* _Extracted data_
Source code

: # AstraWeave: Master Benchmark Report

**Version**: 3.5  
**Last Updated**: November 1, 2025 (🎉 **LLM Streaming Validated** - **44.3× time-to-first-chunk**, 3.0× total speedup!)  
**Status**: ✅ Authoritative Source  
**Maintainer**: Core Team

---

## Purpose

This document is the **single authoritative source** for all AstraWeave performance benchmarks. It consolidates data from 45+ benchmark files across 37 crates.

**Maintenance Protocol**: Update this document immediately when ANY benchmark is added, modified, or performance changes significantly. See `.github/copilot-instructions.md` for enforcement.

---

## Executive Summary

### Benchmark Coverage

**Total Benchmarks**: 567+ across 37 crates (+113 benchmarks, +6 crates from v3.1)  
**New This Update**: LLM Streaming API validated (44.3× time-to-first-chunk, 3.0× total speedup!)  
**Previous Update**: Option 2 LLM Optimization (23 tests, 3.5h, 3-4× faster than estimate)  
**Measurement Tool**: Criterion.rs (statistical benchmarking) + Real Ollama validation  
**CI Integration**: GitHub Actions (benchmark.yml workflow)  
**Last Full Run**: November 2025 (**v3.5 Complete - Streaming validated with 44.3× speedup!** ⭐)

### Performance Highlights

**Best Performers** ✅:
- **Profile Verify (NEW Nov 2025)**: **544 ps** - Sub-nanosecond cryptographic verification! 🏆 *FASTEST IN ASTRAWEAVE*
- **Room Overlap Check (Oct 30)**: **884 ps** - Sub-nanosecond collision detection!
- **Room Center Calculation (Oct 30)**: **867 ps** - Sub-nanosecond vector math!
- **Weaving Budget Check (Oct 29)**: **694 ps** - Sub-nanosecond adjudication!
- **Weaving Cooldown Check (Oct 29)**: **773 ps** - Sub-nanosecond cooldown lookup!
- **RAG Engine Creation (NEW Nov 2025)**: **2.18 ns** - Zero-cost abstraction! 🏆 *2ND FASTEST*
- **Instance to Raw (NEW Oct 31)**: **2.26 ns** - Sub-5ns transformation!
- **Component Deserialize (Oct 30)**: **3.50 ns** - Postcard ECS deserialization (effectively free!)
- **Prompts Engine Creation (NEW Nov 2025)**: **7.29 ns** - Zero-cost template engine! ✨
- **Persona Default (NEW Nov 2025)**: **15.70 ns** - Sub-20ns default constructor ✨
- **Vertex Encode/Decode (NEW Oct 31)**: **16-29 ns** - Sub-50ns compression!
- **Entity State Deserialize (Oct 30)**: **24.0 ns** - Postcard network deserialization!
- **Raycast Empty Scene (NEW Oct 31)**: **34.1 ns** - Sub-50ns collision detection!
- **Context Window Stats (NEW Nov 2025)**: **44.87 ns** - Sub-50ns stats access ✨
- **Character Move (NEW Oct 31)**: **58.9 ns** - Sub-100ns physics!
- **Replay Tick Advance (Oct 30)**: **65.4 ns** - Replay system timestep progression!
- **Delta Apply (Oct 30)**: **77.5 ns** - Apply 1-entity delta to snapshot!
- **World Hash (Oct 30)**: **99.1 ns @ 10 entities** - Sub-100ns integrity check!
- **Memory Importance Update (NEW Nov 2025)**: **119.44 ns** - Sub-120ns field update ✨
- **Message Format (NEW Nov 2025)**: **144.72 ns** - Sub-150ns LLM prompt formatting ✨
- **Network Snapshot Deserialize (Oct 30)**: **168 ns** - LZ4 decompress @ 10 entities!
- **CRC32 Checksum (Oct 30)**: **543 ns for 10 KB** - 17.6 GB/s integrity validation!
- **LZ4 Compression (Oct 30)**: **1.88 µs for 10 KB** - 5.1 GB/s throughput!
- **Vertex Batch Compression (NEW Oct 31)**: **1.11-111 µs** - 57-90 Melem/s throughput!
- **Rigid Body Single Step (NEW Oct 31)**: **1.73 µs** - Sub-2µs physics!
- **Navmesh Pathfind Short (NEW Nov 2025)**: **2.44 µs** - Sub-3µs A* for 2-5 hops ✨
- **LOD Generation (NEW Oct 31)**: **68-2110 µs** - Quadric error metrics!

* _Directions for this task_
Reproduce every one of the records above, character for character.

* _Answer box_
Source code

: # AstraWeave: Master Benchmark Report

**Version**: 3.5  
**Last Updated**: November 1, 2025 (🎉 **LLM Streaming Validated** - **44.3× time-to-first-chunk**, 3.0× total speedup!)  
**Status**: ✅ Authoritative Source  
**Maintainer**: Core Team

---

## Purpose

This document is the **single authoritative source** for all AstraWeave performance benchmarks. It consolidates data from 45+ benchmark files across 37 crates.

**Maintenance Protocol**: Update this document immediately when ANY benchmark is added, modified, or performance changes significantly. See `.github/copilot-instructions.md` for enforcement.

---

## Executive Summary

### Benchmark Coverage

**Total Benchmarks**: 567+ across 37 crates (+113 benchmarks, +6 crates from v3.1)  
**New This Update**: LLM Streaming API validated (44.3× time-to-first-chunk, 3.0× total speedup!)  
**Previous Update**: Option 2 LLM Optimization (23 tests, 3.5h, 3-4× faster than estimate)  
**Measurement Tool**: Criterion.rs (statistical benchmarking) + Real Ollama validation  
**CI Integration**: GitHub Actions (benchmark.yml workflow)  
**Last Full Run**: November 2025 (**v3.5 Complete - Streaming validated with 44.3× speedup!** ⭐)

### Performance Highlights

**Best Performers** ✅:
- **Profile Verify (NEW Nov 2025)**: **544 ps** - Sub-nanosecond cryptographic verification! 🏆 *FASTEST IN ASTRAWEAVE*
- **Room Overlap Check (Oct 30)**: **884 ps** - Sub-nanosecond collision detection!
- **Room Center Calculation (Oct 30)**: **867 ps** - Sub-nanosecond vector math!
- **Weaving Budget Check (Oct 29)**: **694 ps** - Sub-nanosecond adjudication!
- **Weaving Cooldown Check (Oct 29)**: **773 ps** - Sub-nanosecond cooldown lookup!
- **RAG Engine Creation (NEW Nov 2025)**: **2.18 ns** - Zero-cost abstraction! 🏆 *2ND FASTEST*
- **Instance to Raw (NEW Oct 31)**: **2.26 ns** - Sub-5ns transformation!
- **Component Deserialize (Oct 30)**: **3.50 ns** - Postcard ECS deserialization (effectively free!)
- **Prompts Engine Creation (NEW Nov 2025)**: **7.29 ns** - Zero-cost template engine! ✨
- **Persona Default (NEW Nov 2025)**: **15.70 ns** - Sub-20ns default constructor ✨
- **Vertex Encode/Decode (NEW Oct 31)**: **16-29 ns** - Sub-50ns compression!
- **Entity State Deserialize (Oct 30)**: **24.0 ns** - Postcard network deserialization!
- **Raycast Empty Scene (NEW Oct 31)**: **34.1 ns** - Sub-50ns collision detection!
- **Context Window Stats (NEW Nov 2025)**: **44.87 ns** - Sub-50ns stats access ✨
- **Character Move (NEW Oct 31)**: **58.9 ns** - Sub-100ns physics!
- **Replay Tick Advance (Oct 30)**: **65.4 ns** - Replay system timestep progression!
- **Delta Apply (Oct 30)**: **77.5 ns** - Apply 1-entity delta to snapshot!
- **World Hash (Oct 30)**: **99.1 ns @ 10 entities** - Sub-100ns integrity check!
- **Memory Importance Update (NEW Nov 2025)**: **119.44 ns** - Sub-120ns field update ✨
- **Message Format (NEW Nov 2025)**: **144.72 ns** - Sub-150ns LLM prompt formatting ✨
- **Network Snapshot Deserialize (Oct 30)**: **168 ns** - LZ4 decompress @ 10 entities!
- **CRC32 Checksum (Oct 30)**: **543 ns for 10 KB** - 17.6 GB/s integrity validation!
- **LZ4 Compression (Oct 30)**: **1.88 µs for 10 KB** - 5.1 GB/s throughput!
- **Vertex Batch Compression (NEW Oct 31)**: **1.11-111 µs** - 57-90 Melem/s throughput!
- **Rigid Body Single Step (NEW Oct 31)**: **1.73 µs** - Sub-2µs physics!
- **Navmesh Pathfind Short (NEW Nov 2025)**: **2.44 µs** - Sub-3µs A* for 2-5 hops ✨
- **LOD Generation (NEW Oct 31)**: **68-2110 µs** - Quadric error metrics!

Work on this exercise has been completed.